* **本文**:
• • • • • • •

パス単は、1級に必要な語彙を過去問から抽出しているので、効率よく試験に出る単語を覚えることができます。レベル的には10000語から15000語ぐらいの単語を収録している感じです。
そのレベルの単語の中でも、どちらかというと、ニュースや論文調の文書に出てきそうな、格調高い、高尚な香りのする単語が多いのも特徴です。1級試験自体が、どちらかというと口語表現やカジュアルな言い回しよりは、報道や新聞のコラムなどで見聞きするような文を多く題材にしているからでしょう。
パス単以外に使っている人が多い印象の教材は、『究極の英単語Vol 4 超上級の3000語』です。こちらは、カジュアルで日常的な語彙から、アカデミックな専門用語まで幅広く収録しており、パス単に収録されていない単語も、この本を覚えておけばほぼ漏れはないでしょう。
この2冊を覚えておけば、1級の語彙問題はほとんど正解できると思います。世の中にはもっと恐ろしい『英検1級英単語大特訓』という植田一三先生の本もありますが、これはもう超人向けです。私のような凡人には使いこなせませんでした。
それでは以下では、1級向け「非公式」単語本について紹介します。合格に必要な知識を身につける本と言うよりは、語彙学習をより深く楽しくしてくれる本です。
『ネイティブスピーカーの単語力』
まず紹介するのは、『ネイティヴスピーカーの単語力 3形容詞の感覚』(大西泰斗/ポール・マクベイ)(研究社)です。

• • • • • • •

* **データ内容**:
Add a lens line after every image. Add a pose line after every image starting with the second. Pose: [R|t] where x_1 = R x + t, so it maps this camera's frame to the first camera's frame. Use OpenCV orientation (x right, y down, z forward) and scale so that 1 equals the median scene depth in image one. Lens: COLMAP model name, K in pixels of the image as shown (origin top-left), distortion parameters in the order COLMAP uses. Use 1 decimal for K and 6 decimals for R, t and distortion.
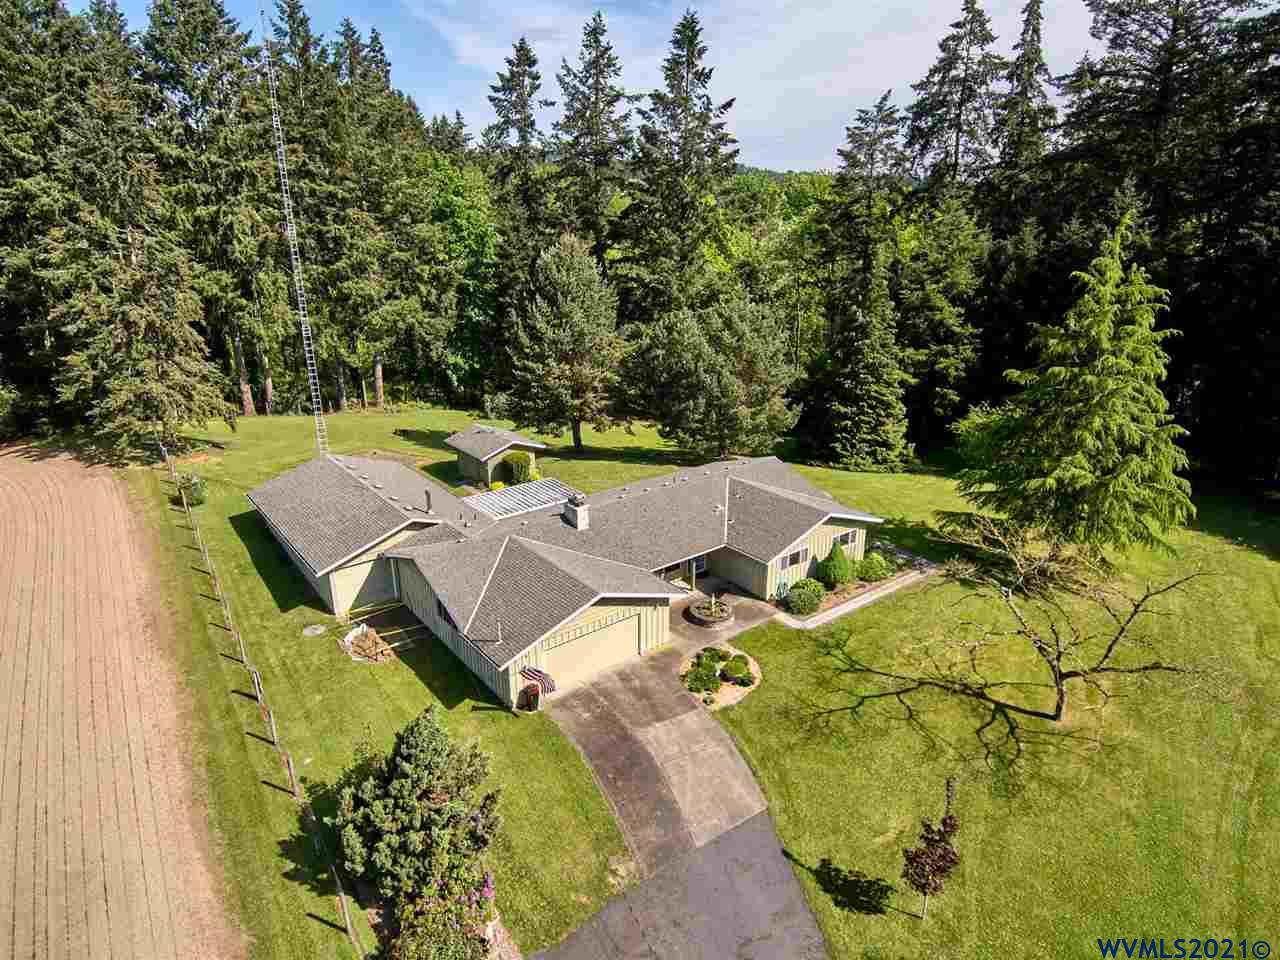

• • • • • • •

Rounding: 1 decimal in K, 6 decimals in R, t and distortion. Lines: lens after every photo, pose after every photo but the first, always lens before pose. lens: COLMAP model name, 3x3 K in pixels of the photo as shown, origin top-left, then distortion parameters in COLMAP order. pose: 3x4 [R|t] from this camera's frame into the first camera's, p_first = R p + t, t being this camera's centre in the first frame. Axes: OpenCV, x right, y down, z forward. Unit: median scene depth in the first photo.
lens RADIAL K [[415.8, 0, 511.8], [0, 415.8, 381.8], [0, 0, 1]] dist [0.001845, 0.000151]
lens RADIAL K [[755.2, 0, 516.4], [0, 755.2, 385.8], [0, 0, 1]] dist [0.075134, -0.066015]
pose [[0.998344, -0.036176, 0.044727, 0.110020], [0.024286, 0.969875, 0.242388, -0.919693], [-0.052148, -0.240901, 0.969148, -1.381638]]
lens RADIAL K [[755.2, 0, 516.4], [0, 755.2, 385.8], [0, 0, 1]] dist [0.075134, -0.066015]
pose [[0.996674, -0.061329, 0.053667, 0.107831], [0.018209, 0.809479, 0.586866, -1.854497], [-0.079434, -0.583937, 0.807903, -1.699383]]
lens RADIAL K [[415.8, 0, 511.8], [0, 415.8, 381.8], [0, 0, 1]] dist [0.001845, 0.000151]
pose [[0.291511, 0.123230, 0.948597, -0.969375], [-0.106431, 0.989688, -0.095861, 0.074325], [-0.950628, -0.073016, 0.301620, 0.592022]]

• • • • • • •

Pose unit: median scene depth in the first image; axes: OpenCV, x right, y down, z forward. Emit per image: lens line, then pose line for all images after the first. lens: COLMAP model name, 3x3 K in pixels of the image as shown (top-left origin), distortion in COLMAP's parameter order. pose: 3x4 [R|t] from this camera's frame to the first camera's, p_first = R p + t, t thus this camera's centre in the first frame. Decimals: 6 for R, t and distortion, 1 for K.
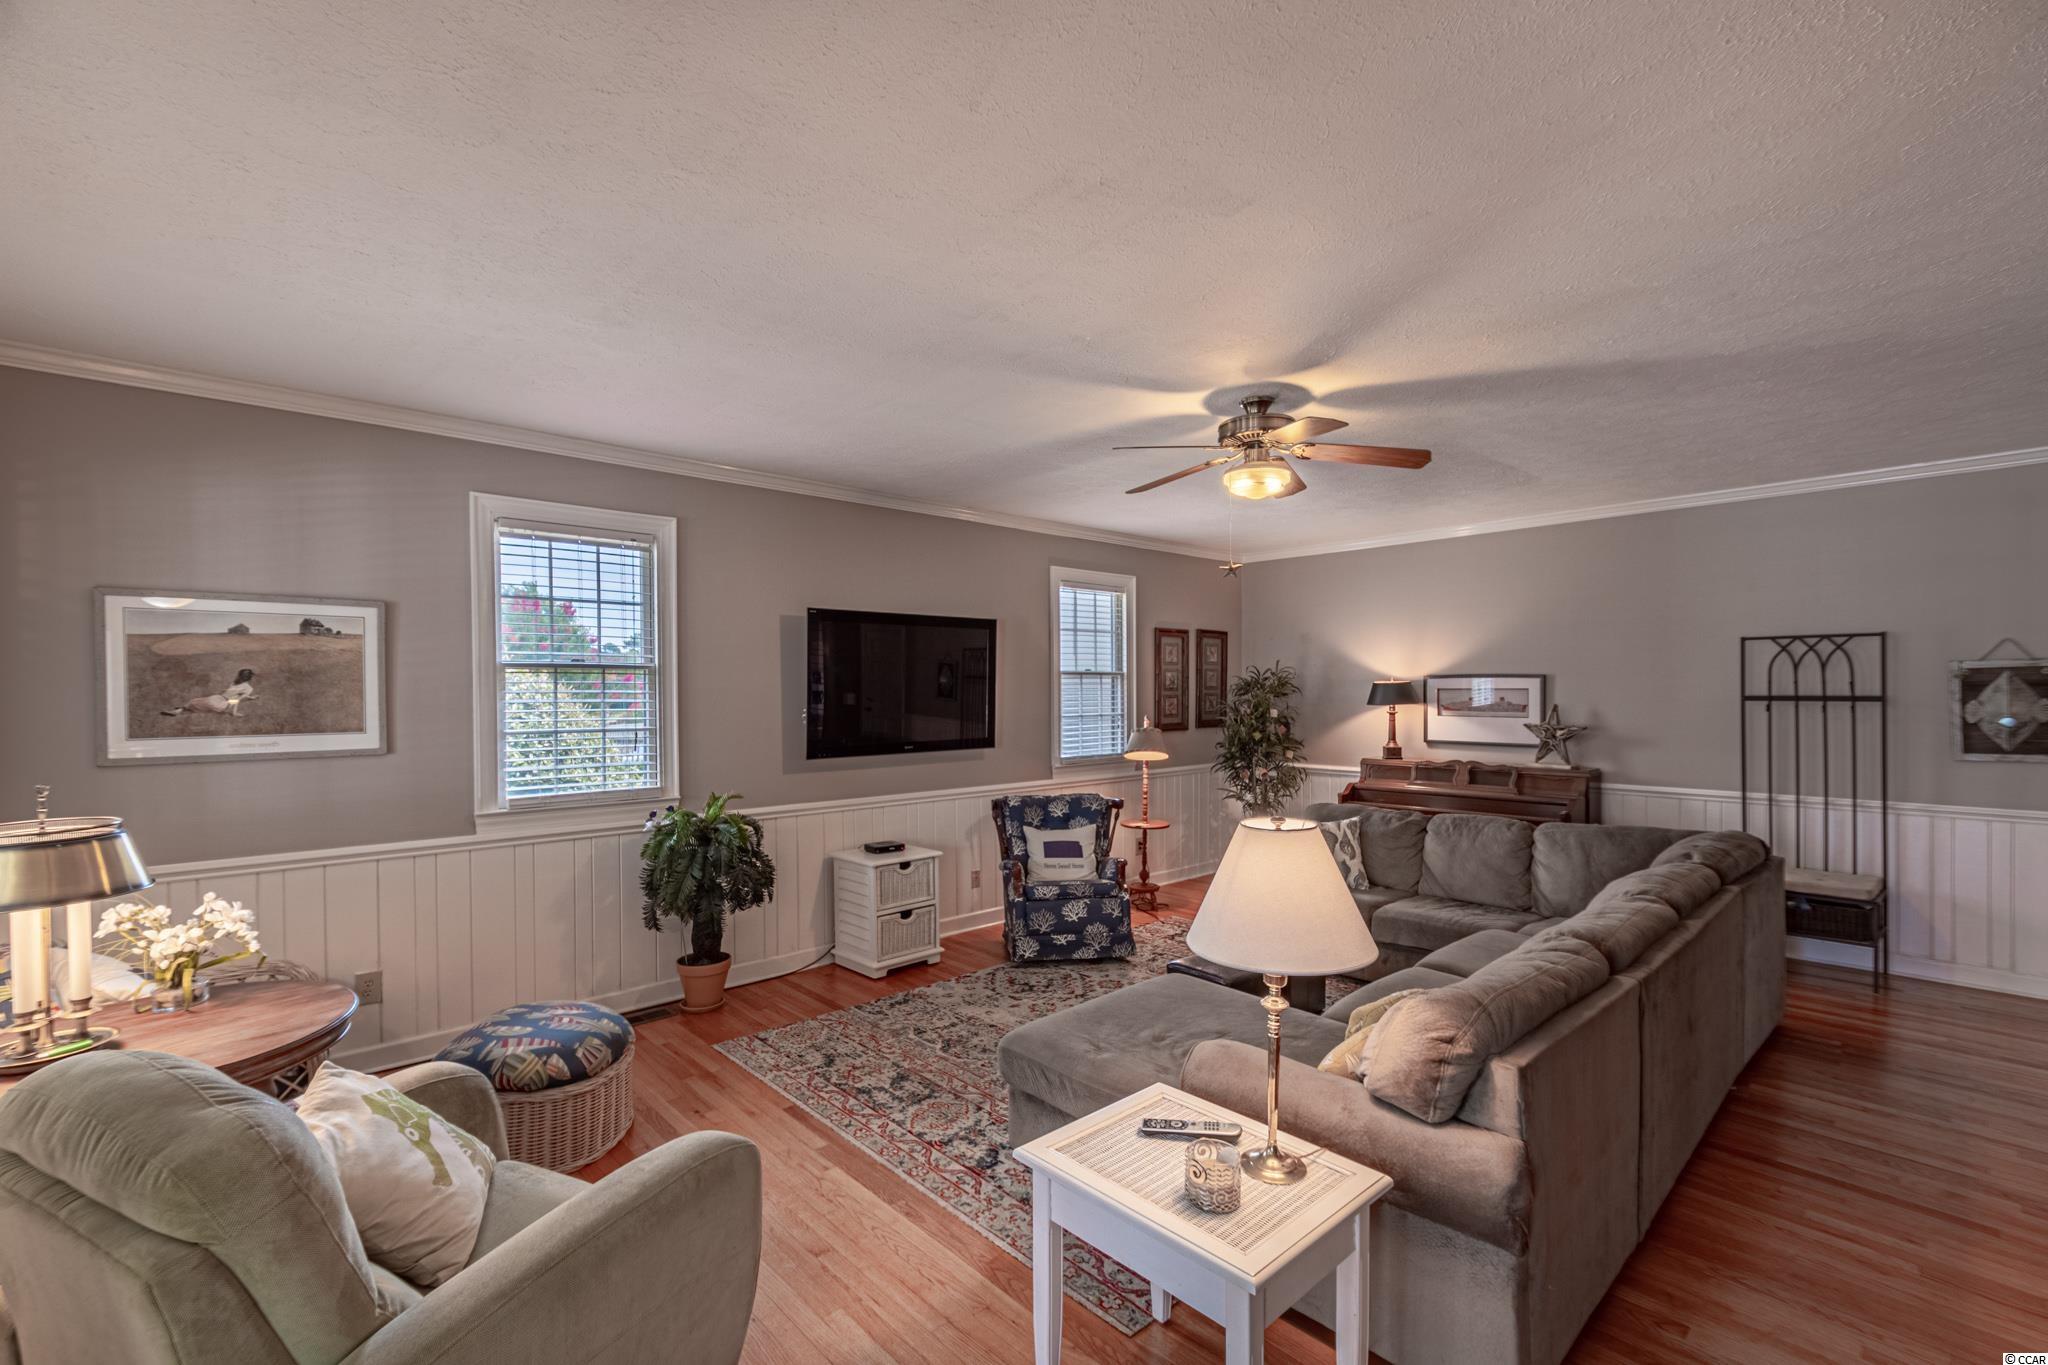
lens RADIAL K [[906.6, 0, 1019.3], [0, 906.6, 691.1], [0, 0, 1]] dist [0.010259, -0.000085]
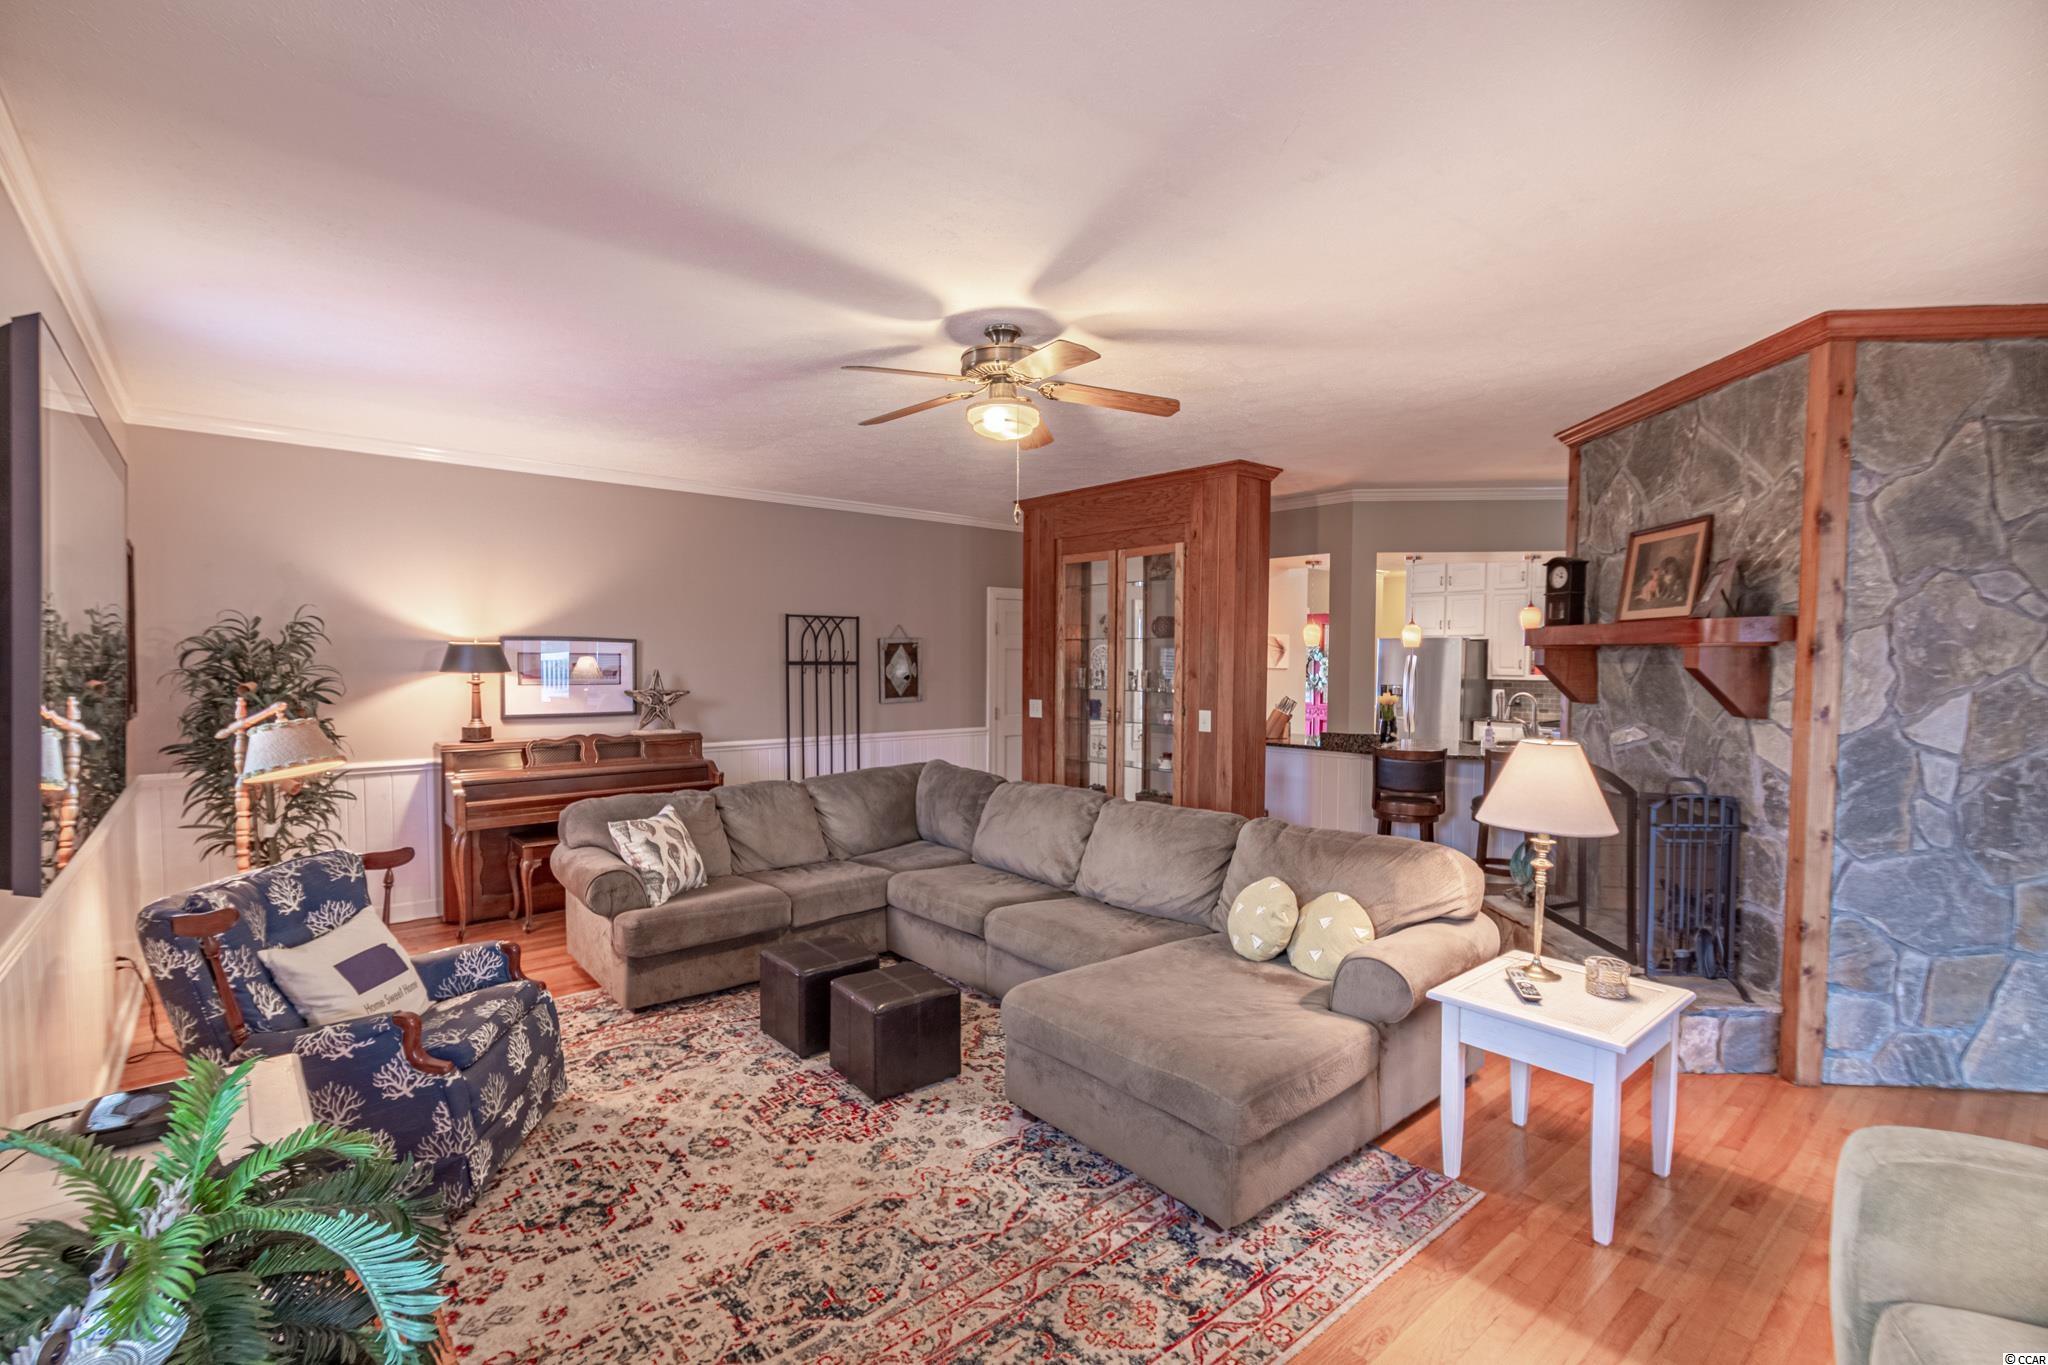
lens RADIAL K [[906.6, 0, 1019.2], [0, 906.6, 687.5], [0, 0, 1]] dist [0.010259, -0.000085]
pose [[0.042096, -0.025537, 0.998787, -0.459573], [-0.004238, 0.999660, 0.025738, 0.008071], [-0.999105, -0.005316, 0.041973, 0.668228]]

• • • • • • •

* **課題**:
[A] 本文によると、パス単に格調高く高尚な香りのする単語が多いのはなぜですか。一〜三文で説明してください。
[B] 本文のうち、「そのレベルの単語の中でも、ど」で始まり「深く楽しくしてくれる本です。」で終わる部分を、一字一句そのまま書き写してください。

* **解答**:
[A] 1級試験自体が、口語表現やカジュアルな言い回しよりも、報道や新聞のコラムなどで見聞きするような文を多く題材にしているからだと、本文は推測しています。

[B]
そのレベルの単語の中でも、どちらかというと、ニュースや論文調の文書に出てきそうな、格調高い、高尚な香りのする単語が多いのも特徴です。1級試験自体が、どちらかというと口語表現やカジュアルな言い回しよりは、報道や新聞のコラムなどで見聞きするような文を多く題材にしているからでしょう。
パス単以外に使っている人が多い印象の教材は、『究極の英単語Vol 4 超上級の3000語』です。こちらは、カジュアルで日常的な語彙から、アカデミックな専門用語まで幅広く収録しており、パス単に収録されていない単語も、この本を覚えておけばほぼ漏れはないでしょう。
この2冊を覚えておけば、1級の語彙問題はほとんど正解できると思います。世の中にはもっと恐ろしい『英検1級英単語大特訓』という植田一三先生の本もありますが、これはもう超人向けです。私のような凡人には使いこなせませんでした。
それでは以下では、1級向け「非公式」単語本について紹介します。合格に必要な知識を身につける本と言うよりは、語彙学習をより深く楽しくしてくれる本です。